Throughout the 1990s, Madonna sneaked references to Latin music into the unlikeliest of places, like the tongue-in-cheek salsa song “I’m Going Bananas” on her album inspired by the film Dick Tracy, and the flamenco guitar on her top 10 house track “Deeper and Deeper.” Even when her focus shifted to the musical trends emanating from the U.K. and France – namely trip-hop and electronica – Madonna still found ways to incorporate Latin influences into her work. The video for her 1995 club hit “Bedtime Story” was inspired by the works of Mexican surrealist Leonora Carrington and Spanish painter Remedios Varo Uranga.
Madonna’s postmodern approach to pop borrows from myriad cultures.
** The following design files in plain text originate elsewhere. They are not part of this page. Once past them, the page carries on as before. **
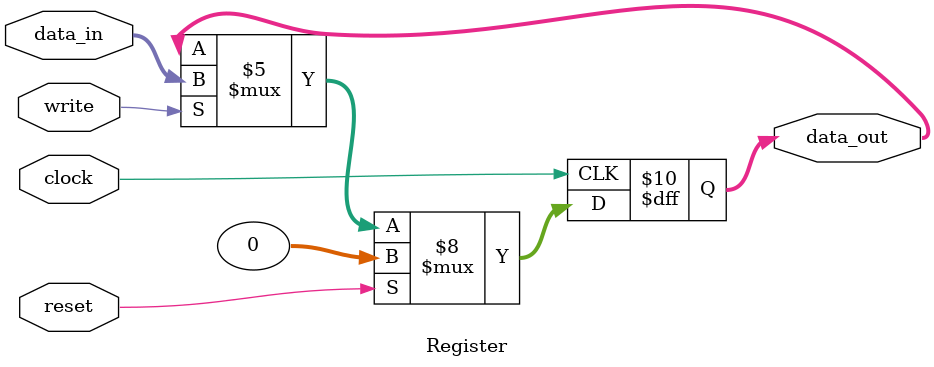
<source format=v>
module Register(
	input wire clock,
	input wire reset,
	input wire write,
	input wire [31:0] data_in,
	output reg [31:0] data_out);
 always @(posedge clock) begin
	if (reset == 1'b1) begin
		data_out <= 32'h0;
	end else if (write == 1'b1) begin
		data_out <= data_in;
	end else begin
		data_out <= data_out;
	end
	end
endmodule
</source>
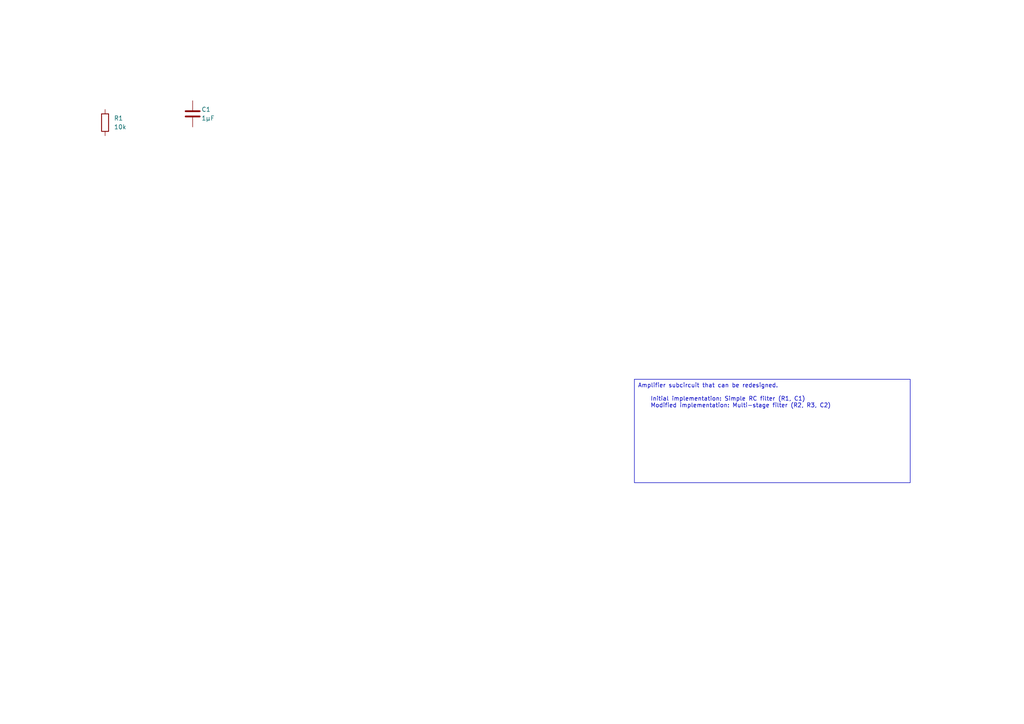
<source format=kicad_sch>
(kicad_sch
	(version 20250114)
	(generator "circuit_synth")
	(generator_version "0.8.36")
	(uuid "21c44fc6-68b3-470b-b6cd-931d5644a718")
	(paper "A4")
	(title_block
		(title "subcircuit_redesign")
	)
	
	(symbol
		(lib_id "Device:R")
		(at 30.48 35.56 0)
		(unit 1)
		(exclude_from_sim no)
		(in_bom yes)
		(on_board yes)
		(dnp no)
		(fields_autoplaced yes)
		(uuid "96fab54d-f2fc-4ff2-87e2-899b9c55bdc9")
		(property "Reference" "R1"
			(at 33.02 34.2899 0)
			(effects
				(font
					(size 1.27 1.27)
				)
				(justify left)
			)
		)
		(property "Value" "10k"
			(at 33.02 36.8299 0)
			(effects
				(font
					(size 1.27 1.27)
				)
				(justify left)
			)
		)
		(property "Footprint" "Resistor_SMD:R_0603_1608Metric"
			(at 28.702 35.56 90)
			(effects
				(font
					(size 1.27 1.27)
				)
				(hide yes)
			)
		)
		(property "hierarchy_path" "/e3d1383c-0168-49f1-9828-030748e2ecf2/1ff6acad-f5bb-45c3-bc70-6f6eccaa8b57"
			(at 33.02 40.6399 0)
			(effects
				(font
					(size 1.27 1.27)
				)
				(hide yes)
			)
		)
		(property "project_name" "subcircuit_redesign"
			(at 33.02 40.6399 0)
			(effects
				(font
					(size 1.27 1.27)
				)
				(hide yes)
			)
		)
		(property "root_uuid" "e3d1383c-0168-49f1-9828-030748e2ecf2"
			(at 33.02 40.6399 0)
			(effects
				(font
					(size 1.27 1.27)
				)
				(hide yes)
			)
		)
		(pin "1"
			(uuid "3a60fa0e-0d0c-49a8-8fb9-049ce65e21f0")
		)
		(pin "2"
			(uuid "5848ed21-036f-4230-acc9-da185d38a804")
		)
		(instances
			(project "subcircuit_redesign"
				(path "/e3d1383c-0168-49f1-9828-030748e2ecf2/1ff6acad-f5bb-45c3-bc70-6f6eccaa8b57"
					(reference "R1")
					(unit 1)
				)
			)
		)
	)
	(symbol
		(lib_id "Device:C")
		(at 55.88 33.02 0)
		(unit 1)
		(exclude_from_sim no)
		(in_bom yes)
		(on_board yes)
		(dnp no)
		(fields_autoplaced yes)
		(uuid "e0878532-168d-4f99-8996-742c639a83f3")
		(property "Reference" "C1"
			(at 58.42 31.7499 0)
			(effects
				(font
					(size 1.27 1.27)
				)
				(justify left)
			)
		)
		(property "Value" "1µF"
			(at 58.42 34.2899 0)
			(effects
				(font
					(size 1.27 1.27)
				)
				(justify left)
			)
		)
		(property "Footprint" "Capacitor_SMD:C_0603_1608Metric"
			(at 54.102 33.02 90)
			(effects
				(font
					(size 1.27 1.27)
				)
				(hide yes)
			)
		)
		(property "hierarchy_path" "/e3d1383c-0168-49f1-9828-030748e2ecf2/1ff6acad-f5bb-45c3-bc70-6f6eccaa8b57"
			(at 58.42 38.0999 0)
			(effects
				(font
					(size 1.27 1.27)
				)
				(hide yes)
			)
		)
		(property "project_name" "subcircuit_redesign"
			(at 58.42 38.0999 0)
			(effects
				(font
					(size 1.27 1.27)
				)
				(hide yes)
			)
		)
		(property "root_uuid" "e3d1383c-0168-49f1-9828-030748e2ecf2"
			(at 58.42 38.0999 0)
			(effects
				(font
					(size 1.27 1.27)
				)
				(hide yes)
			)
		)
		(pin "1"
			(uuid "13d93dbd-c0fa-4165-93d2-a2d4bba3b955")
		)
		(pin "2"
			(uuid "abe5db30-33b1-49bb-8637-ea95602551f3")
		)
		(instances
			(project "subcircuit_redesign"
				(path "/e3d1383c-0168-49f1-9828-030748e2ecf2/1ff6acad-f5bb-45c3-bc70-6f6eccaa8b57"
					(reference "C1")
					(unit 1)
				)
			)
		)
	)
	(text_box "Amplifier subcircuit that can be redesigned.\n\n    Initial implementation: Simple RC filter (R1, C1)\n    Modified implementation: Multi-stage filter (R2, R3, C2)"
		(exclude_from_sim no)
		(at 184 110 0)
		(size 80 30)
		(margins 1 1 1 1)
		(stroke
			(width 0)
			(type solid)
		)
		(fill
			(type none)
		)
		(effects
			(font
				(size 1.2 1.2)
			)
			(justify left top)
		)
		(uuid "73a81d33-31fa-449e-a071-6a209d4f5313")
	)
	(sheet_instances
		(path "/"
			(page "1")
		)
	)
	(embedded_fonts no)
)

</source>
In Lisbon, a melting pot of cultural styles and influences, she reportedly discovered fado and morna music. French producer Mirwais Ahmadzaï, who previously worked with Madonna on her albums Music and American Life, has called Madame X a “global futuristic album.” She sings in Spanish on “Medéllin” and “Bitch I’m Loca,” and in Portuguese on “Faz Gostoso,” “Crazy" and “Killers Who Are Partying.”
There will inevitably be critics who will once again accuse her of mining exoticism for commercial gain. That is, of course, a sign of the times. In 1987, when both “La Isla Bonita” and “Who’s That Girl” reached the upper echelon of the Streets Talkin charts, the top single of the year was the Bangles’ “Walk Like an Egyptian” – a song that would undoubtedly prompt a thousand think pieces if it were released today.
Whether Madonna can count cha-cha instructor or samba singer among her past lives, her enduring passion for Latin music and art is exceeded only by her commitment to evolving as an artist. It would be easy for her to set up shop on the Vegas Strip on the strength of her immense catalog of hits, or spend her remaining years churning out disco albums à la 2005’s Confessions on a Dance Floor. Instead, she restlessly charges forward, in this case consummating her love affair with a culture that has been one of the most consistent musical influences of her 36-year career.